• Quoted passage
# Warwick Corvette Standard or Corvette $$?



## PortersX2RayGun (Apr 27, 2011)

I'm trying to find which would be the most Djenty. I have the option to buy either one, but not the ability to try them out. But I'm wondering which you guys would recommend for teh Djent . 
The Standard is two passive single coils, and the Double Buck is two passive humbuckers.
Both are also 5 strings.


----------



## Tapaska (Apr 28, 2011)

Get the $$. It brings you the brightness and growl and lots of mids. I have had both corvette std and corvette double buck, so I guess I can say that the std was just straight out disappointment compared to the $$. 

If you're going for teh djents, you need that active pre-amp. If I'm not totally wrong, the standard corvette has a passive/passive configuration. My own opinion is that go and buy a double buck. You won't regret it. It is by far the best bass I've laid my hands on. 
+It looks a lot cooler than the corvette standard IMO.


----------



## engage757 (Apr 28, 2011)

• Dataset content
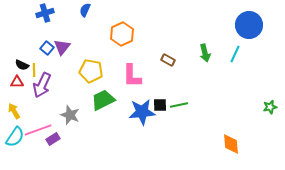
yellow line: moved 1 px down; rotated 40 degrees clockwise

• Problems
1. Decide whether each statement agrees with the Warwick Corvette thread, giving yes or no plus the deciding words quoted from it: (a) the Standard has two passive single coils; (b) Tapaska has owned only the Double Buck; (c) both basses have four strings.
2. Extend the Warwick Corvette thread from the point where it stops.

• Answers provided
1.
(a) Yes: "The Standard is two passive single coils"
(b) No: "I have had both corvette std and corvette double buck"
(c) No: "Both are also 5 strings."

2.
I assume you are talking about the ROckbass, as that it the only passive $$ you can buy.

The Corvette Standard is really nothing that special man. The $$ is. Every possible configuration you can think of on the real one. The Rockbass has a pickup splitting option also that is pretty sweet.

In my opinion, you should save some more money and get the real Corvette $$. Think of it this way man. You can get a used one for around a grand. A well-built German one. Or you can spend $7-800 on a new Korean one. 

Just an idea!


----------



## PortersX2RayGun (Apr 29, 2011)

I'm actually getting it off of Craigslist for $400.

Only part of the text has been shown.